Define your traceability strategy

Addressing the concept of traceability within the fashion industry is far from straightforward.

In our experience, whenever I pose this question to various brands or stakeholders I collaborate with, the responses vary significantly. Notably, the answers differ not just between different organizations but also within various departments of the same company.

For instance, the Sustainability team might interpret traceability in terms of environmental impact and ethical sourcing, whereas the Operations team may view it through the lens of supply chain efficiency and logistics. This diversity in understanding underscores the fact that there isn’t a universal, one-size-fits-all solution when it comes to implementing traceability in the fashion sector. Read here the article of different departments beneficts CLICK HERE.

Given this complexity, it’s imperative for each company to conduct a thorough and individualized assessment of its unique requirements and challenges. Only then can it effectively formulate and execute a Traceability Strategy that aligns with its specific objectives, operational realities, and sustainability goals. This tailored approach is essential for companies aiming to successfully navigate the multifaceted landscape of traceability in the fashion industry.

Start from these 3 elements to implement the right traceability strategy:

Traceability Strategy Step 1: Define Your Business-Level Goal

Establishing clear business goal is crucial. The goals might concern the elimination of operation’s inefficiencies, attracting ethical consumers, or increasing shared value through sustainable practices, looking beyond current needs.

Questions to ask

– How can I efficiently optimize processes, reduce time to market, and eliminate inefficiencies in my company in the upcoming 3 years?

-How can I leverage all this new requirement and improve my value proposition or differentiate my offer in the market?

Traceability Strategy Step 2: Define your Traceability Objectives

Once your business goal has been defined, the traceability objectives linked to it must be defined. A Traceability Strategy must have defined objectives: start collecting data and documents along the supply chain to gain transparency with your clients, ensuring compliance law or achieve operational excellence to enable circularity.

Questions to ask

-How can I become compliant with the European Commission’s Green Claims Directive, French Agec regulation or the German Supply Chain Act, and stay updated on future market regulations?

-How to authentically communicate my sustainability, avoiding greenwashing and promoting transparency?

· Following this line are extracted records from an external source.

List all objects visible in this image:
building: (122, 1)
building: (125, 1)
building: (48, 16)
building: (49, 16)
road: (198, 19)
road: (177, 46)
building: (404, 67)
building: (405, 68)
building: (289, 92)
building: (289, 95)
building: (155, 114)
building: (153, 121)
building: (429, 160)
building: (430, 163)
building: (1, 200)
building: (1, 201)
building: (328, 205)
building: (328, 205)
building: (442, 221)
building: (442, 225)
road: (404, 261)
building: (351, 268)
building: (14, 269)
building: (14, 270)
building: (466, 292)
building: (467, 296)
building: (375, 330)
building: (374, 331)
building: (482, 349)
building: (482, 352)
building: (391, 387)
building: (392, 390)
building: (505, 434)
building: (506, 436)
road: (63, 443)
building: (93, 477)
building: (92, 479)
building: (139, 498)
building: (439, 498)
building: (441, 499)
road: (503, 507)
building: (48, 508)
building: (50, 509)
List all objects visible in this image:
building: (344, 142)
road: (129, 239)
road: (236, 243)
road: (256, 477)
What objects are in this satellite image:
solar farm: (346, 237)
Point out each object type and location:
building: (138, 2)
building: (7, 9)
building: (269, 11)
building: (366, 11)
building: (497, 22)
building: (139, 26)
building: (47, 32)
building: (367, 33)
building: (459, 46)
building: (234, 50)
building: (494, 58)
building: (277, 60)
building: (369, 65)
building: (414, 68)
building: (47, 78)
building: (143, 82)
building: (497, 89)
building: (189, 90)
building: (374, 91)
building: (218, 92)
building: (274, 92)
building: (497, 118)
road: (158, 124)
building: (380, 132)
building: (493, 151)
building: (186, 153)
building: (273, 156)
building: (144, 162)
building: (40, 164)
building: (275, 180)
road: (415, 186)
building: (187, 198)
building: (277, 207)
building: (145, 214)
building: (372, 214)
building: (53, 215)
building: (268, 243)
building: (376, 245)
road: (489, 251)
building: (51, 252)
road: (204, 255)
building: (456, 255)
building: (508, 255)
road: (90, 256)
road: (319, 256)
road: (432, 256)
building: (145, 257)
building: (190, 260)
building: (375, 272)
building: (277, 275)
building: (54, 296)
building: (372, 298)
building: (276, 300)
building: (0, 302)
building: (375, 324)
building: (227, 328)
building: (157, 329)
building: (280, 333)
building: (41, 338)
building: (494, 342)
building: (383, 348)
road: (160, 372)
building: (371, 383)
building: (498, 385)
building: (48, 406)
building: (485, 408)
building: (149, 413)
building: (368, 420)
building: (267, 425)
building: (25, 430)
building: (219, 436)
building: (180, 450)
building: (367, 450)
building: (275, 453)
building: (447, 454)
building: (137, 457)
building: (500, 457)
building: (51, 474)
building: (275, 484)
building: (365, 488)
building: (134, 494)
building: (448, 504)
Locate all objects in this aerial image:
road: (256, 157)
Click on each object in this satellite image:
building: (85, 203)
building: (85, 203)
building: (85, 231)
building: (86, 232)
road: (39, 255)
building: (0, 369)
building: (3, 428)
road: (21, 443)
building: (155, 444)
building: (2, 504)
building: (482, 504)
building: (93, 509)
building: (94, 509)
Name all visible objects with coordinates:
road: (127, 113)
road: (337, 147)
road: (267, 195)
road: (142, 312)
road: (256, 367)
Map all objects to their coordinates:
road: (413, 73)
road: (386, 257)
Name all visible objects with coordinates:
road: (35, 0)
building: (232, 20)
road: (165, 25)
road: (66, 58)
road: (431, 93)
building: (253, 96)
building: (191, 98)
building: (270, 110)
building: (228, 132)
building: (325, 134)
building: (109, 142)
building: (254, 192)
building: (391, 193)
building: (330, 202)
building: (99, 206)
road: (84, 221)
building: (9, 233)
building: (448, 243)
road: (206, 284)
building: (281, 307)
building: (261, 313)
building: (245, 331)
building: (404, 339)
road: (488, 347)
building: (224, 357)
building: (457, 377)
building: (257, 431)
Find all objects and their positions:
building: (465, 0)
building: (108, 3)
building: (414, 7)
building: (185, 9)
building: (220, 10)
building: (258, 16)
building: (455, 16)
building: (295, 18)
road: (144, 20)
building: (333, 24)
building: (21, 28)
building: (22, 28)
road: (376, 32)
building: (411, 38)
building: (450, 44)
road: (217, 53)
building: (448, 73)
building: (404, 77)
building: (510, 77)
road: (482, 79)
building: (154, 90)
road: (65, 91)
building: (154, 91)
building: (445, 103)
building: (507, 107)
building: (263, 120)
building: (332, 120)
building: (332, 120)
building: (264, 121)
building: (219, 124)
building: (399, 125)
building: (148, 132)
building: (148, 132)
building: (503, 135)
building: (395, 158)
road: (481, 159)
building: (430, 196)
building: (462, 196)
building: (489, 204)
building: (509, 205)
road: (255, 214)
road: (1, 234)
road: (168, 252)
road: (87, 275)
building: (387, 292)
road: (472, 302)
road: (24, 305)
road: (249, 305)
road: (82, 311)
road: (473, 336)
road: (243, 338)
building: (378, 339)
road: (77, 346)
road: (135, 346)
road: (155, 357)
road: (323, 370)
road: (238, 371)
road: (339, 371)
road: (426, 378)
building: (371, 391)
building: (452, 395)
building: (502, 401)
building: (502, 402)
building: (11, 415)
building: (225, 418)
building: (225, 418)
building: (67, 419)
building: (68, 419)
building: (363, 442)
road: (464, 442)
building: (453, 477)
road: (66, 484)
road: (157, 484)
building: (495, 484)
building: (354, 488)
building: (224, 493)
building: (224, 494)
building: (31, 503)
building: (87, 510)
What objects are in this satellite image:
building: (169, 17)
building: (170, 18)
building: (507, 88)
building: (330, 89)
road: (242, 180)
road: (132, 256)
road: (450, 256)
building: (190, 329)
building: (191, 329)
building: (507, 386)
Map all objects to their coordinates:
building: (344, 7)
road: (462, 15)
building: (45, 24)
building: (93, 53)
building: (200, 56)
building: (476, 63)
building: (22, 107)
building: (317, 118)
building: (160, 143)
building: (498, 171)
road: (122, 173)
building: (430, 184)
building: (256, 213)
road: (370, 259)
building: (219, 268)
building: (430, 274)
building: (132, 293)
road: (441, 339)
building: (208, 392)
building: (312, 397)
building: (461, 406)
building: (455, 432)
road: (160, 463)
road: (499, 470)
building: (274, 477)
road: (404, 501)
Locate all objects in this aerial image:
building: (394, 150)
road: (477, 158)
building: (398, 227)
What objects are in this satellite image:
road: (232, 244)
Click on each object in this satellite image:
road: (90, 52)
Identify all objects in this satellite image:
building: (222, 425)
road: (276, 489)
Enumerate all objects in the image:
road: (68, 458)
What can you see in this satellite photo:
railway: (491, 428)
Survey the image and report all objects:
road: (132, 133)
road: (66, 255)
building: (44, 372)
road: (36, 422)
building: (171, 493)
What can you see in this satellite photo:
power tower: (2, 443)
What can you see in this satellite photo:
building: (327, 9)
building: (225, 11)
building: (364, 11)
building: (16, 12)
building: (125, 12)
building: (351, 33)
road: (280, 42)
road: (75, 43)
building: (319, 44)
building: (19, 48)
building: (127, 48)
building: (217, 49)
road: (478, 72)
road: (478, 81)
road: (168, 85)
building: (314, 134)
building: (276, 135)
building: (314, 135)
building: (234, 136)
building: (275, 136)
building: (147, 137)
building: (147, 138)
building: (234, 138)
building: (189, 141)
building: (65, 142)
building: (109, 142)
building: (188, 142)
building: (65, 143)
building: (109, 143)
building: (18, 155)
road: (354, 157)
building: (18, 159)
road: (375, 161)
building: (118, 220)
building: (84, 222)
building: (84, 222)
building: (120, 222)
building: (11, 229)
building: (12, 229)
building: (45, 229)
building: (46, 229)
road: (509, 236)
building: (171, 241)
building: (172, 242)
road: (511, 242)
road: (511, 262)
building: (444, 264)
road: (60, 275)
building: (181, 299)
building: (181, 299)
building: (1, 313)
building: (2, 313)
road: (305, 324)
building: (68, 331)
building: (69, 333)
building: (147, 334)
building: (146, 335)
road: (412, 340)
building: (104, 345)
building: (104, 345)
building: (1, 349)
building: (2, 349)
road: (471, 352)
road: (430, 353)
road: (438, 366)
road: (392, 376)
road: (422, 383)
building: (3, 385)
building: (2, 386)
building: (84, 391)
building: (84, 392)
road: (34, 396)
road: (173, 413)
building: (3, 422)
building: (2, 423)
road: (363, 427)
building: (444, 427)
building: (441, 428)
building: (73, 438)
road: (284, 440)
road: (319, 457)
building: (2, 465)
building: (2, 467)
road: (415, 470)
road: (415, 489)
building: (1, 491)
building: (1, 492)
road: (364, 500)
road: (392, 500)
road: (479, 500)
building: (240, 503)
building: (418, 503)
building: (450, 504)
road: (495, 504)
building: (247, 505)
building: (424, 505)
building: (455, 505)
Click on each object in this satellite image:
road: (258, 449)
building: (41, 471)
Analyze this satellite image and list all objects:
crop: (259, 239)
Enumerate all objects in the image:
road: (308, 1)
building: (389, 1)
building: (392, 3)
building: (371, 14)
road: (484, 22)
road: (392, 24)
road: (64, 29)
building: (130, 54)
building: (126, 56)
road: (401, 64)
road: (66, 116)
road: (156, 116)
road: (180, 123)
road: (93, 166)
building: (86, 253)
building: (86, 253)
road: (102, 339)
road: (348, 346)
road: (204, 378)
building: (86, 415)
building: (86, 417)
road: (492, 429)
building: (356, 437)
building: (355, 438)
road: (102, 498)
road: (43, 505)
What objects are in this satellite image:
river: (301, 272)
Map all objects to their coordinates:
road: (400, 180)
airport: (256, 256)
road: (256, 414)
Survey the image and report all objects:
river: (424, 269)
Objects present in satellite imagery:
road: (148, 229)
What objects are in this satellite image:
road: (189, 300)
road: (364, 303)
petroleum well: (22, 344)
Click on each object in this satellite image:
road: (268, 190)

-How can I support my supply chain in the evolution process to a structural value chain?

Traceability Strategy Step 3: Define Your Desired (measurable) Outcome

The desired outcome should highlight tangible and measurable benefits over time, such as validating sustainability claims, underline critical steps along the supply chain and centralizing information for regulatory compliance.

Questions to ask

-How does validating data and sustainability claims affect brand perception and corporate objectives?

-How can the centralisation of regulatory information mitigate legal risks and influence corporate reputation?


If you want to start implementing a traceability strategy with a pilot you have to start with pilot projects and then scale up. It is important to start with simple projects and gradually move towards complete supply chain traceability.

Choose your first goal: for example, Hugo Boss started with the materials, with the control on the procurement side, then there was an evolution towards the need for production control, quality control, risk management, and chemical and physical testing.

Gradually, this became an integrated service and since 2020, all divisions of Hugo Boss have been publishing their Tr1s.

This systemic and granular approach allows us to have a structured set of information that enables us to have a Digital Product Passport linked to the supply chain, dynamic and scalable.

“A group like Hugo Boss, like many fashion groups today, has 29 Product Divisions, each with its own distinct needs. If you want to start implementing these traceability procedures you have to start with pilot projects and then scale up. We begin with simple projects and gradually move towards complete supply chain traceability. If we hadn’t started years ago, we wouldn’t have this depth of information today.

It is crucial to start as soon as possible, you can’t wait until 2025, when the law on market transparency comes into effect, to implement a traceability tool.”

Alberto Lampis, Strategic Sourcing Raw Material Senior Specialist at Hugo Boss.